Spielelegende Hideo Kojima hat in einem Essay seine Sicht auf Bewerbungsgespräche geteilt – und nennt sie „einen Ort, an dem Lügen auf Lügen treffen“. Gleichzeitig erzählt er, wie ein ehrliches Gespräch mit einem Personalmanager sein Leben veränderte.
Inspiration durch Film & eigene Erfahrungen
In einem Beitrag für das japanische Frauenmagazin An An schrieb Kojima, dass ihn der 2024 erschienene Film Rokunin no Usotsuki na Daigakusei (6 Lying University Students) an seine eigenen Job-Interviews in den 1980er-Jahren erinnert habe.
Damals wollte der junge Kojima unbedingt eine kreative Laufbahn einschlagen, stand jedoch vor großen Hürden:
- Er war Geisteswissenschaftler an einer wenig renommierten Privatuniversität.
- Ihm fehlten Auslandserfahrungen, Sportvereinszugehörigkeit und Netzwerke.
- Viele große Unternehmen sortierten Bewerbungen allein nach Universitätsnamen aus.
„Ich hatte keine Wahl, außer mir selbst etwas vorzumachen und mit der Jobsuche zu beginnen“, schreibt Kojima.
Lügen als Überlebensstrategie
Kojima schildert, dass Lügen fast unvermeidbar waren, um überhaupt eine Chance zu haben. Bewerber mussten sich verstellen, auffallen und den Firmen gefallen:
Alle mussten ihre wahre Persönlichkeit verstecken und sich wie Chamäleons anpassen. Dieses falsche Alltagsleben war weit entfernt von der traumverfolgenden Jobsuche.
Als er in Interviews erwähnte, dass er Romane schreibe, erntete er nur Spott. Erst als er einem Personalchef in einem Medizintechnik-Unternehmen seine wahren Gefühle offenbarte, änderte sich alles.
Der ehrliche Rat, der alles veränderte
Der HR-Manager riet ihm direkt:
Ich denke, Sie sind besser für ein kreatives Feld geeignet, Kojima. Versuchen Sie es dort.

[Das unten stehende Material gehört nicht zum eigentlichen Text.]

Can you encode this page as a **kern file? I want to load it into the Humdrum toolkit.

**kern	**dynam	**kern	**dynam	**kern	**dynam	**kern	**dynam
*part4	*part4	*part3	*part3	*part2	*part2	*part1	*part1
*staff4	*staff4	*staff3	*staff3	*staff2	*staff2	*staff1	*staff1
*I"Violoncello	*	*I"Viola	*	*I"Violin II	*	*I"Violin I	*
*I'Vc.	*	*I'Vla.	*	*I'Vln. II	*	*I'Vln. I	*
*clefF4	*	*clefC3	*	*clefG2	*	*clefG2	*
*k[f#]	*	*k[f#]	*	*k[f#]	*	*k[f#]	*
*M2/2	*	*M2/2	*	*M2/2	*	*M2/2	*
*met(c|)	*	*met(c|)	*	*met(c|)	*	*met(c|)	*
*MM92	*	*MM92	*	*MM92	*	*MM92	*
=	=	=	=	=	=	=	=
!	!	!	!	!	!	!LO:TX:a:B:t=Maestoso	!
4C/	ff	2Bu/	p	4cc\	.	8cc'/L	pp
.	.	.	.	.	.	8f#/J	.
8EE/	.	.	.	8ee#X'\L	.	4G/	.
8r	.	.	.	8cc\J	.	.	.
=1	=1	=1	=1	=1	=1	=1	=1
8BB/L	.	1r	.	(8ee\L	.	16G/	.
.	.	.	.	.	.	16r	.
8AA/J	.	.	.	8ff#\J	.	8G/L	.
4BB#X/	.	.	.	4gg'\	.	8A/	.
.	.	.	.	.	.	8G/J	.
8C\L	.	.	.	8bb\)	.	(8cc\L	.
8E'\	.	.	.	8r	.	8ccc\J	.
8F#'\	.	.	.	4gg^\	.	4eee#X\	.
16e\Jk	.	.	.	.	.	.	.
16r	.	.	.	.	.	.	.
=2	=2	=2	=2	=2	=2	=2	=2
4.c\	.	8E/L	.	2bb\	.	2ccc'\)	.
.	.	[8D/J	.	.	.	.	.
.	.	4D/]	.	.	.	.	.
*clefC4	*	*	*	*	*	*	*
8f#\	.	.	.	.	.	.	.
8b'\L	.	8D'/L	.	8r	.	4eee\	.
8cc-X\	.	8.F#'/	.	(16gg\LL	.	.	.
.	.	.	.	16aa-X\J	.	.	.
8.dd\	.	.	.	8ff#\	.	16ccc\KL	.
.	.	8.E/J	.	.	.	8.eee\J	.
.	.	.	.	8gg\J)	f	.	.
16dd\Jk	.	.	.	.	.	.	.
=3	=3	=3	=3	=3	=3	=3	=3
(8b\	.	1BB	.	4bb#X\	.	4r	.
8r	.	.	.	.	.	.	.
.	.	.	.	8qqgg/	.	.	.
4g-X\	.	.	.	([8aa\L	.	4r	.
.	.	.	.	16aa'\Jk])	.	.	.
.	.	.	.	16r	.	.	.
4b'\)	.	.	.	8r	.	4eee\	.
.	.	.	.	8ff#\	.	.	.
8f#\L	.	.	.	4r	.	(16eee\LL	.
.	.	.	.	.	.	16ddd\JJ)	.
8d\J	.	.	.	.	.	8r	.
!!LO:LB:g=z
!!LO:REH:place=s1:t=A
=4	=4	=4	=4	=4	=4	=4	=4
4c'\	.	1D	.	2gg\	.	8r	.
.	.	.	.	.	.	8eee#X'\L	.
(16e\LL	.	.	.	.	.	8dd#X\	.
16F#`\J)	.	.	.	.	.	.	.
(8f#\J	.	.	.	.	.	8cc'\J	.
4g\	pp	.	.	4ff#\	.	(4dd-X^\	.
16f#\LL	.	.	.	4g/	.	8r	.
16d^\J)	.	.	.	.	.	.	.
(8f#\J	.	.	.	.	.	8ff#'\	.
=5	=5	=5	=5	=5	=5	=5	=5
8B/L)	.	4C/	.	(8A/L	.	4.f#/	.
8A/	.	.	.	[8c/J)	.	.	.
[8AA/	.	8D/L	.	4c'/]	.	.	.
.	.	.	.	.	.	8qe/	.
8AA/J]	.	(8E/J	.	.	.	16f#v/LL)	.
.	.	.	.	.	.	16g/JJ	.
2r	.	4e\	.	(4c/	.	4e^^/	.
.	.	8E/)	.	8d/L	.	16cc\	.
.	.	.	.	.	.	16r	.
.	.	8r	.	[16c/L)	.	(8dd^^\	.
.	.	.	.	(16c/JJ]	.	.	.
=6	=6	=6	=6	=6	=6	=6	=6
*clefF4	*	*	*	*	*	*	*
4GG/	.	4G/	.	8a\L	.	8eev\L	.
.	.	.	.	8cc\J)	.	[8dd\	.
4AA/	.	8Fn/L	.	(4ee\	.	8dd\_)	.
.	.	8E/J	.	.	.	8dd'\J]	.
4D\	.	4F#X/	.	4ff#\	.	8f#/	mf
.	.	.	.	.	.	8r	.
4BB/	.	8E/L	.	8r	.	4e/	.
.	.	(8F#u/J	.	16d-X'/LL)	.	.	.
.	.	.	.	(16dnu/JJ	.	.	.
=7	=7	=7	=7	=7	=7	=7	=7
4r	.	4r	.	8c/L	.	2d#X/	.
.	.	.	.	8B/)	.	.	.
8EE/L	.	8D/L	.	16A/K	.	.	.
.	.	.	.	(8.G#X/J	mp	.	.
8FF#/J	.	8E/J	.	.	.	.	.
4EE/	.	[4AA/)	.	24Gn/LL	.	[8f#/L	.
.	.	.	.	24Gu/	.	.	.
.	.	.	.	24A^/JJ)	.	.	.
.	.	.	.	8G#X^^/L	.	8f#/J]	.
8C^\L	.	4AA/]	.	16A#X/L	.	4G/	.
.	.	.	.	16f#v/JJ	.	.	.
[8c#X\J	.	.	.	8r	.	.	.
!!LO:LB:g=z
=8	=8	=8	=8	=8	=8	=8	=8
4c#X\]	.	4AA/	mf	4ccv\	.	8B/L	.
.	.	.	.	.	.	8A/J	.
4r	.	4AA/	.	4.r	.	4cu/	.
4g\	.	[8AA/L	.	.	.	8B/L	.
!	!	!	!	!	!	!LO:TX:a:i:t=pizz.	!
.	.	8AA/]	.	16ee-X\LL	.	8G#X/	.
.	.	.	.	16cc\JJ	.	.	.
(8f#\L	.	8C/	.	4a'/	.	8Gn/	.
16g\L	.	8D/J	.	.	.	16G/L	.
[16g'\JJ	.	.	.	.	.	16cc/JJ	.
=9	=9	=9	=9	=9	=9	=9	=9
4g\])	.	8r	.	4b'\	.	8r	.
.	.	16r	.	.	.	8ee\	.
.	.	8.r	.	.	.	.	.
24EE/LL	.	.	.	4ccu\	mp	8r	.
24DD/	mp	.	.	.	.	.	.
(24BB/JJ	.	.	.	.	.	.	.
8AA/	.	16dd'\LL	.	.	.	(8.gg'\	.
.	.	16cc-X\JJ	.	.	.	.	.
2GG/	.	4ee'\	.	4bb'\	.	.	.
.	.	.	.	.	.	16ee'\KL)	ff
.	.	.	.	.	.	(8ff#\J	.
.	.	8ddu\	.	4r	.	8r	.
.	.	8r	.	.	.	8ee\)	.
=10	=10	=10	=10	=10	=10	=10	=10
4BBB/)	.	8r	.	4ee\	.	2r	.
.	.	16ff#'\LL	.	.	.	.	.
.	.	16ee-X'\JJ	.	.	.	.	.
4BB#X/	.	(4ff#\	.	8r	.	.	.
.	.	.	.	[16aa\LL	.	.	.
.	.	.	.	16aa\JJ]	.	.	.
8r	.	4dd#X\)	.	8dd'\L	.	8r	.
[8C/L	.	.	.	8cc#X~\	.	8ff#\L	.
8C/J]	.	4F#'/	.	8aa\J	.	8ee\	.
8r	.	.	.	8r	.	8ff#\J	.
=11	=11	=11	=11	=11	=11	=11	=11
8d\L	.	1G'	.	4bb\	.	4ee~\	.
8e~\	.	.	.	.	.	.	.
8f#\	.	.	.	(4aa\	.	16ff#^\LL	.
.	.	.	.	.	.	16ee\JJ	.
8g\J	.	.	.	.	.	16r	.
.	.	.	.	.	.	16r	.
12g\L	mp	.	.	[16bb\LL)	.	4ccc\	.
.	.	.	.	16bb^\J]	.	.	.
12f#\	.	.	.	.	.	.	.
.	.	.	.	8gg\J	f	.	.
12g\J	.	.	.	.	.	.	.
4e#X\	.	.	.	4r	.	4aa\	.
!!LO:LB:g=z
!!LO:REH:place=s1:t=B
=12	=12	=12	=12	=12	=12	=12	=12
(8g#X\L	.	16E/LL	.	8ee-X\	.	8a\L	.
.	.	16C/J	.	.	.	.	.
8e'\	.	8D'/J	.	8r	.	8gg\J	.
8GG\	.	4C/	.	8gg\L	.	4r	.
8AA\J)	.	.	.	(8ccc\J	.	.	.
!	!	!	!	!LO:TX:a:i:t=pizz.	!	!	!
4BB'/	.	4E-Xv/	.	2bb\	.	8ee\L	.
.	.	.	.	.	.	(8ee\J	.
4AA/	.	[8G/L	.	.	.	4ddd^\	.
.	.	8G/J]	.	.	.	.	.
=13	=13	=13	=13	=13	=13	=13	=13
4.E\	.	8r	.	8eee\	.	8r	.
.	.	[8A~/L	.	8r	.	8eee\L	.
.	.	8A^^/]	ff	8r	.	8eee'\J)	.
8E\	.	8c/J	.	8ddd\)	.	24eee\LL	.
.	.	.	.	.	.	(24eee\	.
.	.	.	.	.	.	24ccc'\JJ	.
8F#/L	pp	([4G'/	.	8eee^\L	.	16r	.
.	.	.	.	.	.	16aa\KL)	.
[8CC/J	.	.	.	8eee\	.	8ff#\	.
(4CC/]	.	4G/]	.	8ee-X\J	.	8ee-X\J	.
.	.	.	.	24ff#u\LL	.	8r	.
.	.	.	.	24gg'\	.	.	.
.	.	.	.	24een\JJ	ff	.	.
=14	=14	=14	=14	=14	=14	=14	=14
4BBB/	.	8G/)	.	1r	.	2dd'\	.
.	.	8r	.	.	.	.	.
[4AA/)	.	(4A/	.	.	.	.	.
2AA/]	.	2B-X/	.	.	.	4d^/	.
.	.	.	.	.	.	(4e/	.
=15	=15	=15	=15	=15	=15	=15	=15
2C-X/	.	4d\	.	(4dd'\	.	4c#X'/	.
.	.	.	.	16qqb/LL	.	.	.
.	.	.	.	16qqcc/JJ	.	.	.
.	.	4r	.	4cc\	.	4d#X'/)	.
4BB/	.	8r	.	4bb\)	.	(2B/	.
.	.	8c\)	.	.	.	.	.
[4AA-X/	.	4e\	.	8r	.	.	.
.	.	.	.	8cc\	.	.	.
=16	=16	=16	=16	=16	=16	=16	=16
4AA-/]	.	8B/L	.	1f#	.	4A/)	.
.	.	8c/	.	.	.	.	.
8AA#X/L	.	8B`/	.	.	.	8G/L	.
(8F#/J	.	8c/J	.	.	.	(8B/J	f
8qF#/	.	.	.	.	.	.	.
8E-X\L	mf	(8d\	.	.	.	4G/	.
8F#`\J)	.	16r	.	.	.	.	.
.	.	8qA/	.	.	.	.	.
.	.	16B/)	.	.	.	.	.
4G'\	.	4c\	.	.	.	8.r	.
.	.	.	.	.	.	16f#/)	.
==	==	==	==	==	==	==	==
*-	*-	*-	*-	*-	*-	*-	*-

Dieser Rat überzeugte Kojima, sich ausschließlich auf die Spiele- und Spielzeugindustrie zu konzentrieren. Ab diesem Zeitpunkt sprach er offen über seine Schreiberfahrungen, seine Ideenbücher und seine kreative Arbeit.
Das führte 1986 zu seiner Einstellung bei Konami, wo er mit Metal Gear seinen ersten Meilenstein schuf. Der Rest ist Geschichte: die Metal Gear Solid-Reihe, Death Stranding und schließlich die Gründung von Kojima Productions.
Heute selbst auf der anderen Seite
Kojima betont, dass auch Interviewer lügen – da sie im Namen des Unternehmens sprechen und nicht immer ihre persönliche Meinung sagen können. Er selbst halte es jedoch anders:
Ich lüge nicht. Ich gehe ehrlich auf Studierende ein und gebe auch denen Ratschläge, die für den Job nicht geeignet sind – so wie es einst jener HR-Manager tat, dessen Namen ich längst vergessen habe, der aber mein Leben verändert hat.